» **Assigned task**
The expected output is exactly the lines below, starting at the line with "line: (1492, 784)" and ending at the line with "text: (185, 1437) -> (244, 1411), moved", both included; no other line belongs in it.

══ Input data

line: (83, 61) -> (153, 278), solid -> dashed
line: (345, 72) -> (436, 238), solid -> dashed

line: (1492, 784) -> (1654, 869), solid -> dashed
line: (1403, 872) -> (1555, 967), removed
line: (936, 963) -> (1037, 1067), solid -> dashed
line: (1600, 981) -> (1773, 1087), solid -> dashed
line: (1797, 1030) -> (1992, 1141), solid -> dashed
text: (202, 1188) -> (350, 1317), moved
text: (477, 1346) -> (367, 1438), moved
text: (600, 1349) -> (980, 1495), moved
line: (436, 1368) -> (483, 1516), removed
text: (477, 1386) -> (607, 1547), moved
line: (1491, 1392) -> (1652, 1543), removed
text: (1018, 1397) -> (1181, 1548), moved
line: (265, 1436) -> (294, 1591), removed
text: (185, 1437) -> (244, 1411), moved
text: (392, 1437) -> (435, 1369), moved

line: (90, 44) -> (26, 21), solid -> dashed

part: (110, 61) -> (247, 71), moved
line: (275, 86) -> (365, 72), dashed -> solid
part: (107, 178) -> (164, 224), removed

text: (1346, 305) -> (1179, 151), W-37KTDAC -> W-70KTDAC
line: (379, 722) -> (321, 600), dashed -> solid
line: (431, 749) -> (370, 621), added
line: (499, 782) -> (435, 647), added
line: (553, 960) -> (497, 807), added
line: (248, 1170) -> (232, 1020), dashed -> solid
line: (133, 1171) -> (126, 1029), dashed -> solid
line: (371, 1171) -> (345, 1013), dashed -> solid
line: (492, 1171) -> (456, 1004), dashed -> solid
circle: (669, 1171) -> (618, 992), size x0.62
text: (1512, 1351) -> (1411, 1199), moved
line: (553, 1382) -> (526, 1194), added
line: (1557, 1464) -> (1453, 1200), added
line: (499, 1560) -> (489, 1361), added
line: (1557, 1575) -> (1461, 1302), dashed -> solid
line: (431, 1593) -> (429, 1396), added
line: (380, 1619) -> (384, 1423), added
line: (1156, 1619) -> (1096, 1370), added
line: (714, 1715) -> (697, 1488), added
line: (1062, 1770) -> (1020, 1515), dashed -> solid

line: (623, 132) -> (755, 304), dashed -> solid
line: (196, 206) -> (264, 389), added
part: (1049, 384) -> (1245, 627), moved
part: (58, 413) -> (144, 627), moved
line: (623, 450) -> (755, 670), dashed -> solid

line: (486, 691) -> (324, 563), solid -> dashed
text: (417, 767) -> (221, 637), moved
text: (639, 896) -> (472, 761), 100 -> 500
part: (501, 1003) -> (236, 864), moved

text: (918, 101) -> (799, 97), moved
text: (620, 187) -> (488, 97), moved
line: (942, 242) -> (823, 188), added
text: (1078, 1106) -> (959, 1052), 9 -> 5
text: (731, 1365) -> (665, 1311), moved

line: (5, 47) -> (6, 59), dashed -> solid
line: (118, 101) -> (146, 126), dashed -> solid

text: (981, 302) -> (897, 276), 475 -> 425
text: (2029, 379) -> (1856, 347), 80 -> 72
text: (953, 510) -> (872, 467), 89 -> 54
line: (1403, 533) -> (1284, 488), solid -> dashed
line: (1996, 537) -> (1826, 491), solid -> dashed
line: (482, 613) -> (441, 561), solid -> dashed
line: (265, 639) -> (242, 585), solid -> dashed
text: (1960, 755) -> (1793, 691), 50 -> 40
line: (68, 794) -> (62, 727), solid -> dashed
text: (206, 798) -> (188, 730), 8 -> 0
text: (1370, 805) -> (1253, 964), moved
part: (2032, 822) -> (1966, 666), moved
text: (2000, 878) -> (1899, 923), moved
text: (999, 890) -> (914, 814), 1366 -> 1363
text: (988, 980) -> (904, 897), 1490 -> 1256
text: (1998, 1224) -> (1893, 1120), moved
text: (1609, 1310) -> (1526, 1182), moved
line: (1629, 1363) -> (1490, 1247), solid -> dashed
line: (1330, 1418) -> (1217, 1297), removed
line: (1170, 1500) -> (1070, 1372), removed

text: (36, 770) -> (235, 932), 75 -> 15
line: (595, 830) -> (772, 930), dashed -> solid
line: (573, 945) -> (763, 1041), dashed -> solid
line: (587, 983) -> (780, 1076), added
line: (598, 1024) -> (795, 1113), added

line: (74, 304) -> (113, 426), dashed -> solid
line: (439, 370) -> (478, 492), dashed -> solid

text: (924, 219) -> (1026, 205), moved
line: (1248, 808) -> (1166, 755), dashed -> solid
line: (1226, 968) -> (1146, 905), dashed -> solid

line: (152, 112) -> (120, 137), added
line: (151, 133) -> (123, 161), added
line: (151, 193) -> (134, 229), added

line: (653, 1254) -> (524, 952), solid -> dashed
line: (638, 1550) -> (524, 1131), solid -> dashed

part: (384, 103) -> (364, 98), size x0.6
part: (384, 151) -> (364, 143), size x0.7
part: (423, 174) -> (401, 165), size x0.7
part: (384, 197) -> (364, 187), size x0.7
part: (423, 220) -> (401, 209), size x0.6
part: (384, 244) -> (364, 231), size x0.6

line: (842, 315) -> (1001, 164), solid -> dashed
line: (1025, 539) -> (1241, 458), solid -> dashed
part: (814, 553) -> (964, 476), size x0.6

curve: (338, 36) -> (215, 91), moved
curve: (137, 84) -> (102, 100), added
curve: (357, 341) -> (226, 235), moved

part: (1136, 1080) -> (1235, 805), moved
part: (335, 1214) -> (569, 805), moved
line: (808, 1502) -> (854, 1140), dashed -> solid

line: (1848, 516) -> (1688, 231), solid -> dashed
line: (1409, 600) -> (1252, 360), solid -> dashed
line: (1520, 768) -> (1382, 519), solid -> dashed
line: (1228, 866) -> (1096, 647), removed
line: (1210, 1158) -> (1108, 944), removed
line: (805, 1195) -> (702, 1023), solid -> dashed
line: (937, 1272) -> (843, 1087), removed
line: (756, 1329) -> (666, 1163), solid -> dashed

════

» **Task solution**
line: (1492, 784) -> (1654, 869), solid -> dashed
line: (1403, 872) -> (1555, 967), removed
line: (936, 963) -> (1037, 1067), solid -> dashed
line: (1600, 981) -> (1773, 1087), solid -> dashed
line: (1797, 1030) -> (1992, 1141), solid -> dashed
text: (202, 1188) -> (350, 1317), moved
text: (477, 1346) -> (367, 1438), moved
text: (600, 1349) -> (980, 1495), moved
line: (436, 1368) -> (483, 1516), removed
text: (477, 1386) -> (607, 1547), moved
line: (1491, 1392) -> (1652, 1543), removed
text: (1018, 1397) -> (1181, 1548), moved
line: (265, 1436) -> (294, 1591), removed
text: (185, 1437) -> (244, 1411), moved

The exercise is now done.